Этот ответ, которому придали, еще более выразительности тон и итальянский взгляд, столь способные на иронию, охладил реформаторское рвение госпожи Ланной.
– Я считала бы себя навеки несчастной, если бы могла подвергнуться немилости вашего величества, сказала она дрожащим голосом: – но известно, что король получил свыше великие принципы целомудрия…
– Мы увидим впоследствии, будет ли Людовик столь непохожий характером на своего отца, великого короля – в состоянии подняться на такую высоту, как он. Ступайте немедленно к королеве, моей невестке, и не премините ввести господина посланника в ее комнату. Вы не сумеете понять, как политика должна быть благосклонна к фавориту могущественного монарха, и ваша щекотливость весьма легкомысленна в таком важном деле.
Графиня поклонилась и вышла. Она просила всех дам на эту аудиенцию, но ее настойчивая осторожность не имела успеха: одна только принцесса Конти со своей шестидесятилетней стыдливостью отвечала на этот призыв.

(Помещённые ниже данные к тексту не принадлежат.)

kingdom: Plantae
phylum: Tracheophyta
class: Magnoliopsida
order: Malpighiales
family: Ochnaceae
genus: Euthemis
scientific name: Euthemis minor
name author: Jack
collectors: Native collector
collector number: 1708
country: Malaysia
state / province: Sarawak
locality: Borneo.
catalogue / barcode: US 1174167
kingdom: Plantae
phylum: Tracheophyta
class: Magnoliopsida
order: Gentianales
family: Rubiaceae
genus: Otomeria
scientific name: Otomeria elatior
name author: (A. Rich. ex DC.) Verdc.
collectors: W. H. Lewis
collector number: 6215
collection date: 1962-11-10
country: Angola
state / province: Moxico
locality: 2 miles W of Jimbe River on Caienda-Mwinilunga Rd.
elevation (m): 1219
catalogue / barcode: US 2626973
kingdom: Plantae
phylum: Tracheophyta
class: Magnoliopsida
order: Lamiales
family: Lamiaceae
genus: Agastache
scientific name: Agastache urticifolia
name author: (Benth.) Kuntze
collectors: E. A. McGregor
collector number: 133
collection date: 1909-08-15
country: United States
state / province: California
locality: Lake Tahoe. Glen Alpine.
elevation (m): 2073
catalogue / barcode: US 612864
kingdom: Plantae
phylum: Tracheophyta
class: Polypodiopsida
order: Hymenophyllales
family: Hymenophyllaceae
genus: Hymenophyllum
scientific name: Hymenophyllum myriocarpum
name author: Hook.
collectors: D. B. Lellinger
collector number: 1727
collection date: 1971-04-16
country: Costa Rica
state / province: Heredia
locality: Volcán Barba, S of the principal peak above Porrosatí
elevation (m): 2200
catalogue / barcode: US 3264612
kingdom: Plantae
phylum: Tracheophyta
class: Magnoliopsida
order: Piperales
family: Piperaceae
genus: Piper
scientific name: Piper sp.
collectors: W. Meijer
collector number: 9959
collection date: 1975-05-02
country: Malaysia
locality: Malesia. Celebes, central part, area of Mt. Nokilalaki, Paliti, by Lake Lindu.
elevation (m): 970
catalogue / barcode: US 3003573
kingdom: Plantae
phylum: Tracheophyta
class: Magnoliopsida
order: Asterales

При входе английского министра к королеве Анне, старая ее статс-дама успокоилась немного при виде его церемонных поклонов: этикет не был оскорблен и, по крайней мере, в этом отношении. Графиня с гримасой, которой она старалась подражать улыбке, подвинула герцогу стул, заранее для него приготовленный по незапамятному обычаю, вследствие которого французские королевы во время даваемых ими аудиенций позволяли садиться тем, кто имел право находиться пред ними с покрытой головой. Но, отвергнув обычный церемониал, Бэкингем бросился на колени у постели Анны Австрийской, ссылаясь, что в его отечестве королеву приветствовали подобным образом. Графиня кинулась поднять такого усердного царедворца, но он не смущал ее более: наклонившись над постелью, он целовал ее одеяло с таким жаром и с такими восклицаниями, что его можно было принять за помешанного. Однако госпожа Ланной, охватив своими тощими руками воспламененного англичанина, старалась вывести его из подобного непочтительного положения, ибо лицо его, скрываясь под кружевами, которыми обшита была подушка, так приблизилось к лицу Анны, что дерзкие губы легко могли, сорвать поцелуй. В этот момент Бэкингем схватил руку королевы и судорожно прижимал ее к груди. На подобные демонстрации, положительно беспримерные в дипломатических летописях, Анна не протестовала ни одним словом: от смущения или от изумления она казалась немой. Она ограничилась лишь несколькими вздохами, вызванными без сомнения негодованием, которое конечно выразили бы ее глаза, если бы не были наполовину закрыты, неописанным чувством, овладевшим ее величеством.
– Нет, герцог, нет, я не потерплю, чтобы вы забылись до такой степени, воскликнула старая дуэнья, острые когти которой зацепились за шелковый кафтан Бэкингема, чтобы оттащить его от постели. – Во Франции не существует обычая, чтобы королеве выражали почтение таким необыкновенным образом.
– Э, почтеннейшая графиня, отвечал нетерпеливо герцог, ухватившись за одеяло: – я не француз, не знаю ваших обычаев, и меня не принудят исполнять их.